§ QUOTED TEXT
The weight multiplication test is the most important one. If this test fails, the entire MPC inference pipeline is broken. It passes with error well under 0.001.

Dot Product Tests

• test_dot_product_simple: [1,2,3] · [4,5,6] = 32 (exact)
• test_dot_product_with_bias: Simulates a full neuron computation with realistic fractional weights
• test_dot_product_mismatched_lengths: Verifies panic on dimension mismatch

Forward Pass Test

• test_tiny_forward_pass: A complete 2→2→1 network with square activations, hand-computed to verify the exact output matches expectations (0.656, error < 0.01)

This last test is the most important in the entire fixed-point module. It proves that the fixed-point math can correctly execute a multi-layer neural network with square activations. When I write the Arcis circuit, it will do the exact same computation on secret-shared values.

§ PROBLEM SET
1 – According to the test write-up, what network does test_tiny_forward_pass compute?
2 – Transcribe the test write-up verbatim, everything from "Forward Pass Test" down to "on secret-shared values.".

§ PROVIDED MATERIAL
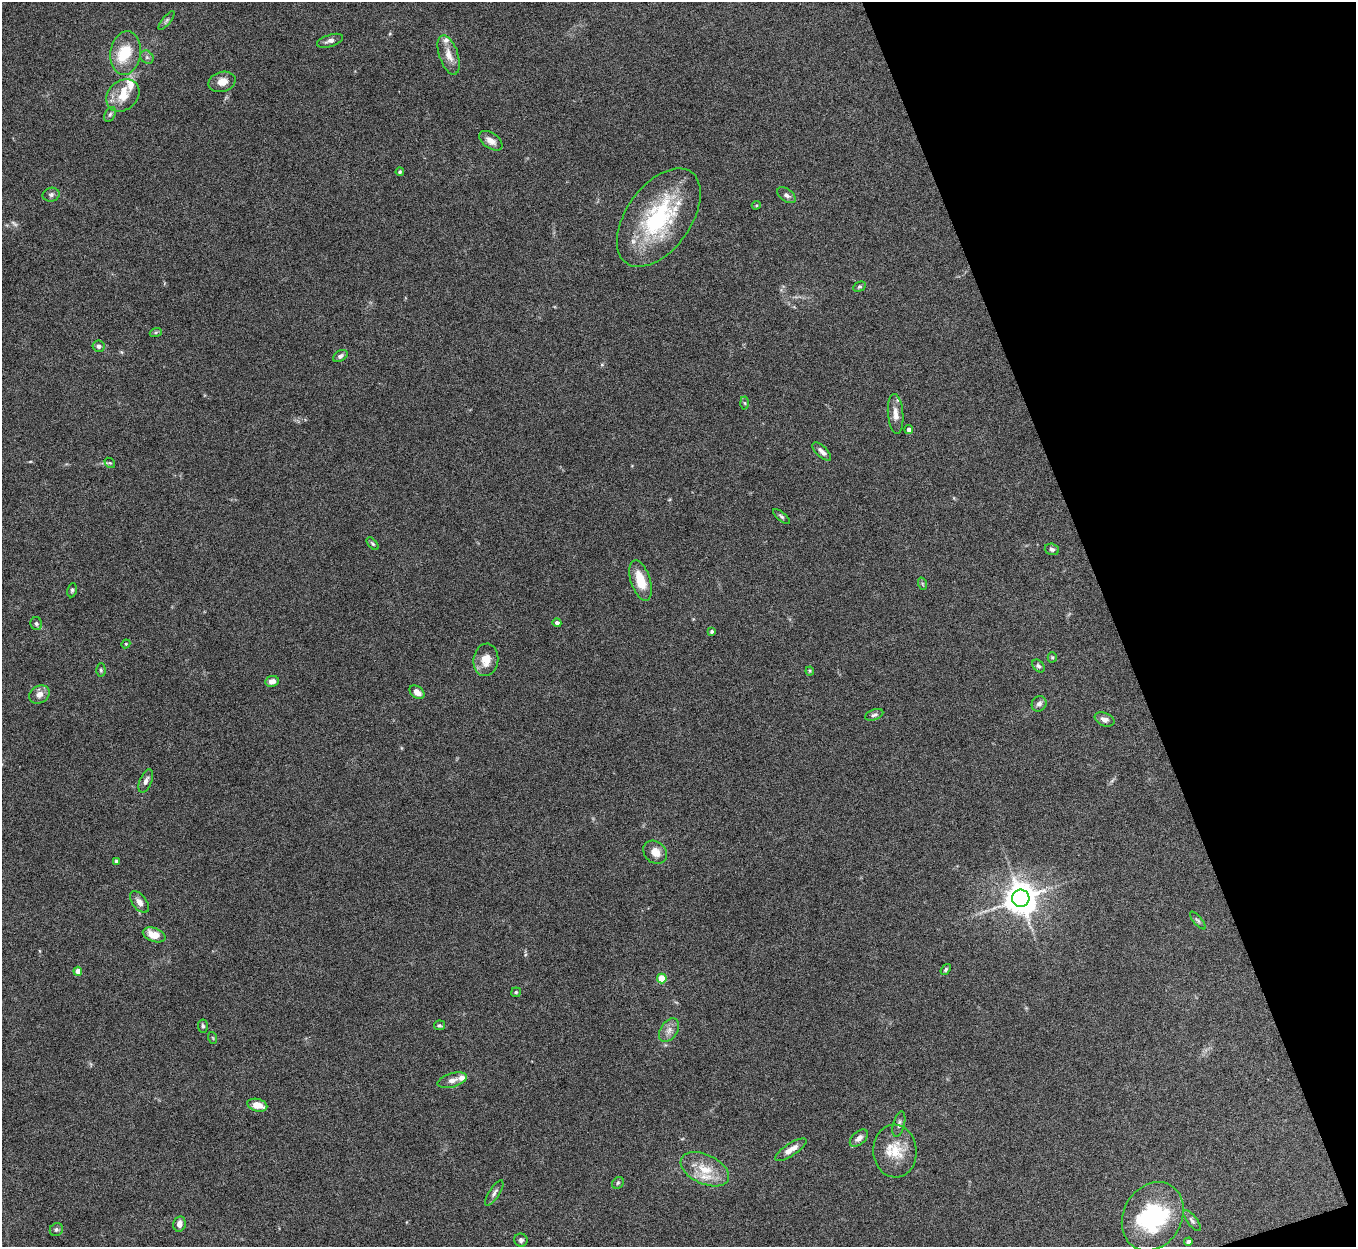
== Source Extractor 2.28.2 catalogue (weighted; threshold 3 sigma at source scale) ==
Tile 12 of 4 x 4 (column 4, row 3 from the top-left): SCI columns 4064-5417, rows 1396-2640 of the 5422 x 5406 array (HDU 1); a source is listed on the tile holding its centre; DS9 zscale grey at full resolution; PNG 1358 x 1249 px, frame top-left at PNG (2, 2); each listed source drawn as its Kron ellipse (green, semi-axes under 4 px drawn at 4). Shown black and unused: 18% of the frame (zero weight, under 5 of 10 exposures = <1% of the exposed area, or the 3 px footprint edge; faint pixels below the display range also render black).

==

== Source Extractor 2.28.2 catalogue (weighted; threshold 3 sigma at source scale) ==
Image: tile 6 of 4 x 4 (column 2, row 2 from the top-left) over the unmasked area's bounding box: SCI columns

§ ANSWERS GIVEN
1 – A complete 2→2→1 network with square activations.

2 –
Forward Pass Test

• test_tiny_forward_pass: A complete 2→2→1 network with square activations, hand-computed to verify the exact output matches expectations (0.656, error < 0.01)

This last test is the most important in the entire fixed-point module. It proves that the fixed-point math can correctly execute a multi-layer neural network with square activations. When I write the Arcis circuit, it will do the exact same computation on secret-shared values.